Не могу не подчеркнуть еще раз: ей не хотелось видеть член чужого мужчины. Ей хотелось видеть свое межножье в соседстве с чужой мужской плотью. Она не тосковала по телу любовника. Она тосковала по собственному телу, нежданно явленному, самому близкому и самому постороннему и более всего возбуждающему.
Она смотрела на свое тело, усыпанное мелкими каплями, оставшимися на нем после душа, и думала о том, что в ближайшие дни инженер опять зайдет к ней в бар. Она хотела, чтобы он пришел, хотела, чтобы он позвал ее к себе! О, как она мечтала об этом!
Каждый день она тревожилась, что инженер объявится у бара и что она не в силах будет сказать “нет”. Но по мере того как проходили дни, опасение, что он придет, вытеснялось страхом, что он не придет.

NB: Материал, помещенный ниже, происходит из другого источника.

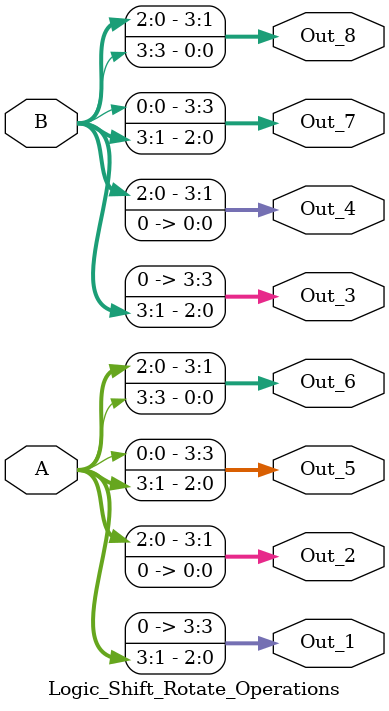
<source format=v>
module Logic_Shift_Rotate_Operations (
  input [3:0] A , B , 
  output [3:0] Out_1 , Out_2 , Out_3 , Out_4 , Out_5 , Out_6 , Out_7 , Out_8 
);

  assign Out_1 =  { 1'b0 , A[3:1] } ;
  assign Out_2 =  { A[2:0] , 1'b0 } ;
  assign Out_3 =  { 1'b0 , B[3:1] } ;
  assign Out_4 =  { B[2:0] , 1'b0 } ;

  assign Out_5 =  { A[0] , A[3:1] } ;
  assign Out_6 =  { A[2:0] , A[3] } ;
  assign Out_7 =  { B[0] , B[3:1] } ;
  assign Out_8 =  { B[2:0] , B[3] } ;
  
endmodule 

</source>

Прошел месяц, но инженер не объявился. Терезе казалось это необъяснимым. Обманутая мечта отошла на задний план и сменилась беспокойством: почему он не пришел?
Она обслуживала посетителей. Среди них снова был тот плешивый, который обвинил ее, что она наливает спиртное несовершеннолетним. Он шумно рассказывал скабрезный анекдот, точно такой же, какой она уже раз сто слышала от пьянчуг, которым когда-то подносила пиво в маленьком городке. Ей казалось, что материнский мир возвращается к ней, и она весьма нелюбезно оборвала плешивого.